Geoff Wright, construction manager for contractors BAM – which had previously refurbished Harrogate’s Royal Hall and Sheffield City Hall – says the Varieties presented the team with various unique challenges. “The building is long, tall and old, with a fire escape on one side and residential and business properties around it. It has a tiny street in front of it which had to be used to take everything out and bring everything in, and that street also had to be kept open to the public.” As with many such projects in the field of “sympathetic restoration” much of the outlay is unseen by the public – like that heavy plant in the roof space housed atop a concrete slab resting on a steel structure to ensure the ceiling below remains undisturbed. In all about 50 sub-contractors – mostly from Yorkshire – were used on the scheme.
-*-
**CHECK YOUR UNDERSTANDING:**
• A. Quote the passage on the Varieties restoration from "Geoff Wright, construction" up to and including "on the scheme.".
• B. Name every building that the passage on the Varieties restoration mentions by name.
The items on this page come from a different source than the passage on the Varieties restoration.
-*-
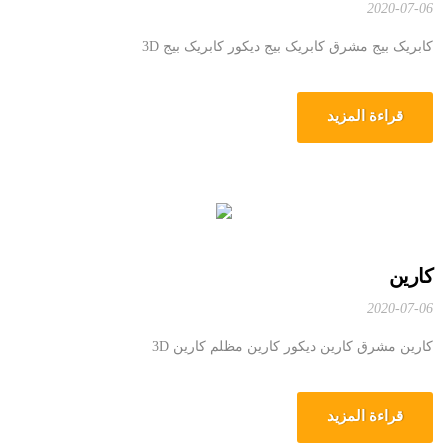
2020-07-06
کابریک بیج مشرق کابریک بیج دیکور کابریک بیج 3D
قراءة المزيد
کارین
2020-07-06
کارین مشرق کارین دیکور کارین مظلم کارین 3D
قراءة المزيد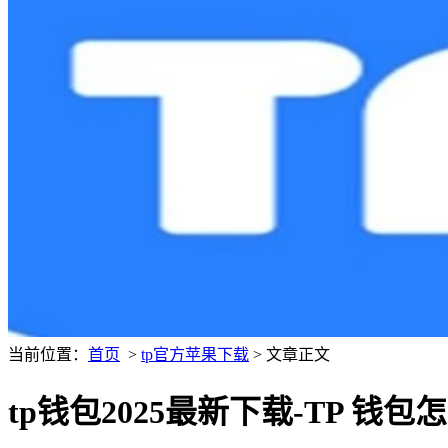
当前位置：
首页
>
tp官方苹果下载
> 文章正文
tp钱包2025最新下载-TP 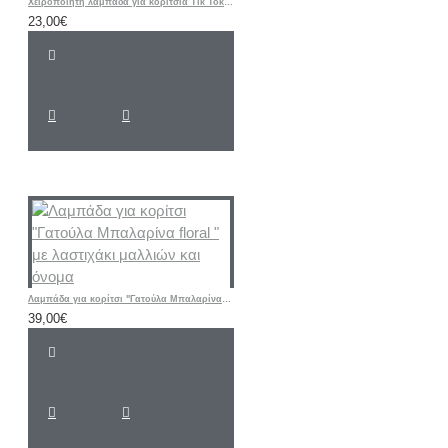
Χειροποίητη λαμπάδα για κορίτσια Τικ Τοκ ροζ
23,00€
Λαμπάδα για κορίτσι "Γατούλα Μπαλαρίνα floral " με λαστιχάκι μαλλιών και όνομα
39,00€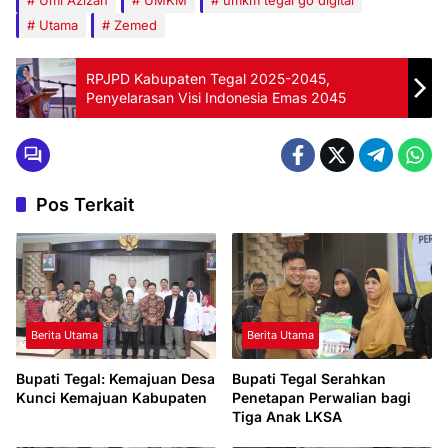
Umi Azizah
UMKM
umkm tegal go digital
Utama
Zemed
RPJPD Kabupaten Tegal 2025-2045,
Penyelarasan Visi Indonesia Emas 2045
Pos Terkait
Berita Utama
Berita Utama
Bupati Tegal: Kemajuan Desa
Bupati Tegal Serahkan
Kunci Kemajuan Kabupaten
Penetapan Perwalian bagi
Tiga Anak LKSA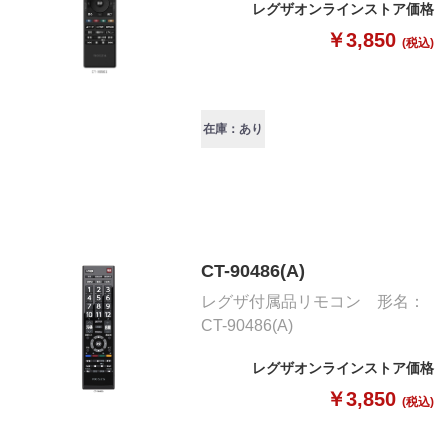
レグザオンラインストア価格
￥3,850
(税込)
在庫：あり
CT-90486(A)
レグザ付属品リモコン 形名：
CT-90486(A)
レグザオンラインストア価格
￥3,850
(税込)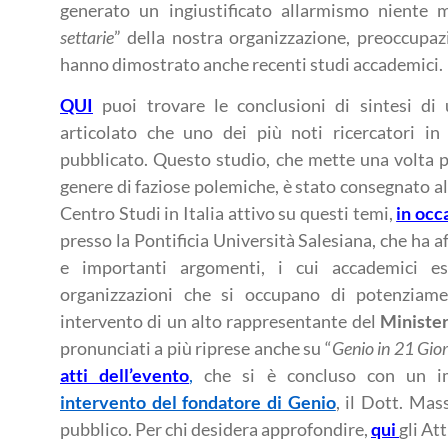
generato un ingiustificato allarmismo niente 
settarie
” della nostra organizzazione, preoccupa
hanno dimostrato anche recenti studi accademici.
QUI
puoi trovare le conclusioni di sintesi d
articolato che uno dei più noti ricercatori i
pubblicato. Questo studio, che mette una volta pe
genere di faziose polemiche, è stato consegnato al
Centro Studi in Italia attivo su questi temi,
in occ
presso la Pontificia Università Salesiana, che ha a
e importanti argomenti, i cui accademici es
organizzazioni che si occupano di potenzia
intervento di un alto rappresentante del
Minister
pronunciati a più riprese anche su “
Genio in 21 Gior
atti dell’evento
,
che si è concluso con un im
intervento del fondatore di Genio
, il Dott. Ma
pubblico. Per chi desidera approfondire,
qui
gli At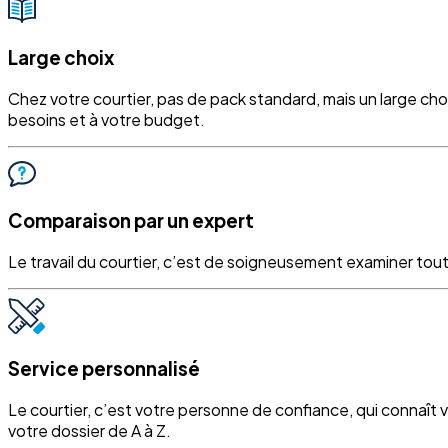
Large choix
Chez votre courtier, pas de pack standard, mais un large ch
besoins et à votre budget.
Comparaison par un expert
Le travail du courtier, c’est de soigneusement examiner tout
Service personnalisé
Le courtier, c’est votre personne de confiance, qui connaît 
votre dossier de A à Z.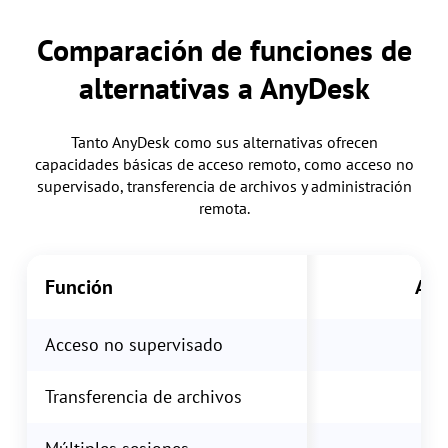
Comparación de funciones de
alternativas a AnyDesk
Tanto AnyDesk como sus alternativas ofrecen
capacidades básicas de acceso remoto, como acceso no
supervisado, transferencia de archivos y administración
remota.
Función
Any
Acceso no supervisado
Transferencia de archivos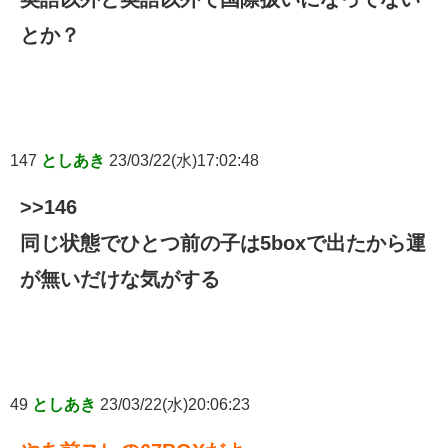
とか？
147
としあき
23/03/22(水)17:02:48
>>146
同じ状態でひとつ前の子は5boxで出たから運
が無いだけな気がする
49
としあき
23/03/22(水)20:06:23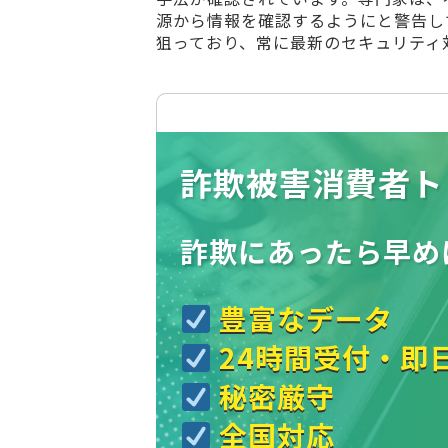
源から情報を確認するようにと警告し
狙っており、常に最新のセキュリティ
詐欺被害消費者ト
詐欺にあったら
早め
豊富なデータ
24時間受付・即
秘密厳守
全国対応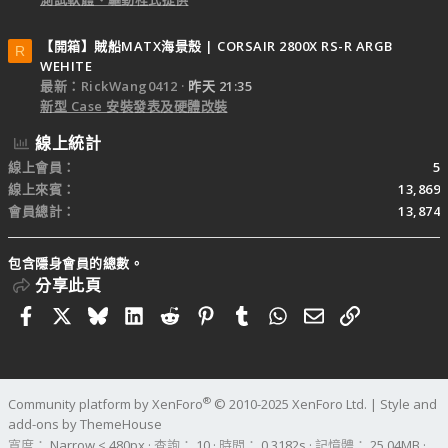
【開箱】賊船MATX海景殼 | CORSAIR 2800X RS-R ARGB
R
WEHITE
最新：RickWang0412
昨天 21:35
新型 Case 安裝發表及硬體改裝
線上統計
線上會員
5
線上來賓
13,869
會員總計
13,874
包含隱身會員的總數。
分享此頁
Facebook
X
Bluesky
LinkedIn
Reddit
Pinterest
Tumblr
WhatsApp
電子郵件
連結
®
Community platform by XenForo
© 2010-2025 XenForo Ltd.
|
Style and
add-ons by ThemeHouse
寬度
查詢
10
時間
0.3182s
記憶體
25.04MB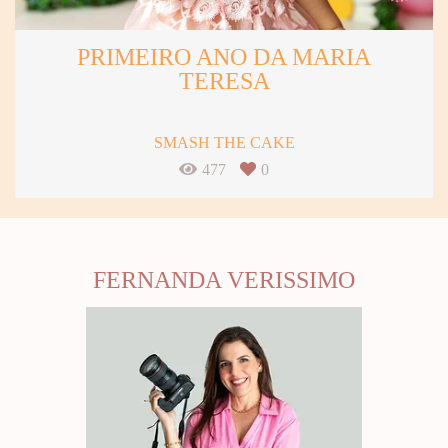
PRIMEIRO ANO DA MARIA
TERESA
SMASH THE CAKE
477
0
FERNANDA VERISSIMO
-*-
**TASK SOLUTIONS:**
• A.
Geoff Wright, construction manager for contractors BAM – which had previously refurbished Harrogate’s Royal Hall and Sheffield City Hall – says the Varieties presented the team with various unique challenges. “The building is long, tall and old, with a fire escape on one side and residential and business properties around it. It has a tiny street in front of it which had to be used to take everything out and bring everything in, and that street also had to be kept open to the public.” As with many such projects in the field of “sympathetic restoration” much of the outlay is unseen by the public – like that heavy plant in the roof space housed atop a concrete slab resting on a steel structure to ensure the ceiling below remains undisturbed. In all about 50 sub-contractors – mostly from Yorkshire – were used on the scheme.

• B. Harrogate's Royal Hall, Sheffield City Hall, the Varieties